Inúmeros estudiosos têm discutido a aprendizagem nas organizações, por conseguinte, tem-se uma diversidade de visões ou perspectivas. Para efeitos desta pesquisa, são adotadas as contribuições de Dibella e Nevis (1999), Kolb (1997), De Geus (1997), Kim (1998), Senge (1990, 1999), Argyris e Schön (1996). Soma-se a elas as orientações de Garvin (1993), com vistas a identificar se a empresa em investigação se configura numa organização de aprendizagem e se as políticas e práticas utilizadas facilitam a aprendizagem nos níveis individual, grupal e organizacional.

A aprendizagem ocorre em todas as organizações. Neste sentido, Kim (1998, p. 61) expressa que,

Todas as organizações aprendem, tenham elas escolhido isso conscientemente ou não – é um requisito fundamental para sua existência sustentada. Algumas empresas deliberadamente promovem a aprendizagem organizacional, desenvolvendo capacitações que sejam consistentes com seus objetivos; outras não fazem esforços localizados e, portanto, adquirem hábitos contraproducentes. Seja como for, todas as organizações aprendem.
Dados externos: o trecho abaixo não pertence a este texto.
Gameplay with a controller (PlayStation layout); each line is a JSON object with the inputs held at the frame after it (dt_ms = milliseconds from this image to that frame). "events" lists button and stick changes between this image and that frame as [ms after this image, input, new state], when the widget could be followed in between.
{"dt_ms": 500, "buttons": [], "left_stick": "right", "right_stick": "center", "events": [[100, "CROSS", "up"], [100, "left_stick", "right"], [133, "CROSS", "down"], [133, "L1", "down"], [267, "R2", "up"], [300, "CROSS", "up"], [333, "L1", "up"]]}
Em relação à teoria da aprendizagem organizacional, ainda está em estágio embrionário (KIM, 1998). Embora pesquisadores do campo de saber da Psicologia tenham estudado a aprendizagem organizacional há décadas, ainda estão longe de compreender completamente o funcionamento da mente humana. Em seus estudos tem buscado desenvolver uma teoria sobre o processo pelo qual a aprendizagem individual promove a aprendizagem organizacional.

Na perspectiva estratégica, a aprendizagem organizacional vem sendo defendida por De Geus (1988, 1997, 1998), que a conceitua como sendo o processo pelo qual as gerências mudam os modelos mentais compartilhados de suas empresas, seus mercados e seus concorrentes. De Geus (1988) pensa no planejamento em termos de aprendizado, e no planejamento corporativo em termos de aprendizado institucional. Ao considerar ainda que o aprendizado institucional contínuo e as conseqüentes mudanças corporativas são os pré-requisitos para o sucesso empresarial, o autor levanta as seguintes questões: como uma empresa aprende e se adapta? e qual é o papel do planejamento no aprendizado organizacional?

O autor frisa que a única vantagem competitiva que a empresa do futuro poderá ter será a capacidade de seus gerentes de aprender mais rápido do que seus concorrentes. Assim, o planejamento como aprendizado configura-se numa estratégia capaz de promover a sobrevivência organizacional, sobretudo nas empresas familiares, em que o improviso ainda prepondera em detrimento do planejado.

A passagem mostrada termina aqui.